Segment Start: Source information

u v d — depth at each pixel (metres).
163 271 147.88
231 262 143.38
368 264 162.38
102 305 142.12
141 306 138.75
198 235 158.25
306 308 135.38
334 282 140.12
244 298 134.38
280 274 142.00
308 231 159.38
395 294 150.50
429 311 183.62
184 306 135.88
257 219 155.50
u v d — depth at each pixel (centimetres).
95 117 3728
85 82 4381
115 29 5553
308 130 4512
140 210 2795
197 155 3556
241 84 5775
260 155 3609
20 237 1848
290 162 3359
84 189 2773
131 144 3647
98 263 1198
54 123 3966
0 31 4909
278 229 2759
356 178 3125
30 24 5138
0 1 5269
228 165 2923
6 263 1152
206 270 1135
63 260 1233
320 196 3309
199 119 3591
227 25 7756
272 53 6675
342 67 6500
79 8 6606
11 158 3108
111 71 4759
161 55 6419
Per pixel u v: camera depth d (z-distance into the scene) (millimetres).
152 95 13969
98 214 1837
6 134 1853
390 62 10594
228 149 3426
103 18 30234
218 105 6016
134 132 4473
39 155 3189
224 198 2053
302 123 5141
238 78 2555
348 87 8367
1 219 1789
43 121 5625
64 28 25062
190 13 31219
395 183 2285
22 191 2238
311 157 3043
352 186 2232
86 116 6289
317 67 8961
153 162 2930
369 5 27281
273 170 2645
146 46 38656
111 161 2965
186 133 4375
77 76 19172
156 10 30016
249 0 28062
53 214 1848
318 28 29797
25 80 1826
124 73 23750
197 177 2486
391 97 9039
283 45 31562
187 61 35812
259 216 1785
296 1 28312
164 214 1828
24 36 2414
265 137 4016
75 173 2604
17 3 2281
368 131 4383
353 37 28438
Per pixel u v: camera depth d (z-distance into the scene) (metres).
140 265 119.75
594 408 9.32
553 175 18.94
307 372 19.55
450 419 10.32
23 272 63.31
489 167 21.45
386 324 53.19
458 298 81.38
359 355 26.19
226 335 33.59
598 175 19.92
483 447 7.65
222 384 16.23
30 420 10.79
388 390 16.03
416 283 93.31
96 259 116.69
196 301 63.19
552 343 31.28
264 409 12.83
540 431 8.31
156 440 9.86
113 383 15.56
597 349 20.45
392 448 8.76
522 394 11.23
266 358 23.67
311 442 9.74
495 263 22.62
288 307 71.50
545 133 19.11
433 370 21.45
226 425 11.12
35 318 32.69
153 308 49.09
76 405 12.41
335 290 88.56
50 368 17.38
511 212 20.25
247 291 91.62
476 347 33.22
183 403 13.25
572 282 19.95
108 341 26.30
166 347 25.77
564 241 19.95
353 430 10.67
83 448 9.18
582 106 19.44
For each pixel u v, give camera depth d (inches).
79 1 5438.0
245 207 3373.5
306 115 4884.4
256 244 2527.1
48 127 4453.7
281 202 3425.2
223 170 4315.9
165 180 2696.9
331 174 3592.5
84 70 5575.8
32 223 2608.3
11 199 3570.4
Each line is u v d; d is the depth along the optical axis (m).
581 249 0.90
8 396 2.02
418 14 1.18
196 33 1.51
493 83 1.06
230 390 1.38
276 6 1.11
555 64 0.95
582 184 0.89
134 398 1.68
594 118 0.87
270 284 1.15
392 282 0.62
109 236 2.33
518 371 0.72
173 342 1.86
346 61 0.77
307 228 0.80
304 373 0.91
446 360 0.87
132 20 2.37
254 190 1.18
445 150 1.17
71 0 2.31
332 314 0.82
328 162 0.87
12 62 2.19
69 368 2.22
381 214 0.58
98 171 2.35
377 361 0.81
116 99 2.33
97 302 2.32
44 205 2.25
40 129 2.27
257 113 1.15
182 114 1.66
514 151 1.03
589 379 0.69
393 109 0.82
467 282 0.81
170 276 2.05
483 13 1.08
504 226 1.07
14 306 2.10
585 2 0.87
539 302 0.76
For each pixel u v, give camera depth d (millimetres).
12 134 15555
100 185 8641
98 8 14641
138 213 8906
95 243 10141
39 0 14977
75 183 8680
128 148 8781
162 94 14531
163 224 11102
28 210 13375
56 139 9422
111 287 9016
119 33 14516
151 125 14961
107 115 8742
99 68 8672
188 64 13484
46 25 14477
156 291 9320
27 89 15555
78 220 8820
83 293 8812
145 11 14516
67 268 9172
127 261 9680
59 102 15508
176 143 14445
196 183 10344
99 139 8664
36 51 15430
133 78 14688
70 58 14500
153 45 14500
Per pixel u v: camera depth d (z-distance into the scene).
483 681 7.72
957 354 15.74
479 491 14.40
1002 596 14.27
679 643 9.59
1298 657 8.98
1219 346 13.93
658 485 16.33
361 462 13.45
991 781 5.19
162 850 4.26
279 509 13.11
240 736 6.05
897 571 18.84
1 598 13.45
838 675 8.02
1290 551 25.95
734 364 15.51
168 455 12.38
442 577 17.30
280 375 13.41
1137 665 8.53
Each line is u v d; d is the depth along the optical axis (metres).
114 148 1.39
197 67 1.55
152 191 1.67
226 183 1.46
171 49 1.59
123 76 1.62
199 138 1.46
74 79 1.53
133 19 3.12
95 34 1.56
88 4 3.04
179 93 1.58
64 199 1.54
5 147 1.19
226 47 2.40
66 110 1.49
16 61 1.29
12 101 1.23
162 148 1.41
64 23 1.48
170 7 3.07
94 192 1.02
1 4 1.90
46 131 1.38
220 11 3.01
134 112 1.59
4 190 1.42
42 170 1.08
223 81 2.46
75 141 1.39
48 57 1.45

Segment End: Source information

Wherever a line in the data above holds the word "give", copy that line.

**The completed task:**
For each pixel u v, give camera depth d (inches).
For each pixel u v, give camera depth d (millimetres).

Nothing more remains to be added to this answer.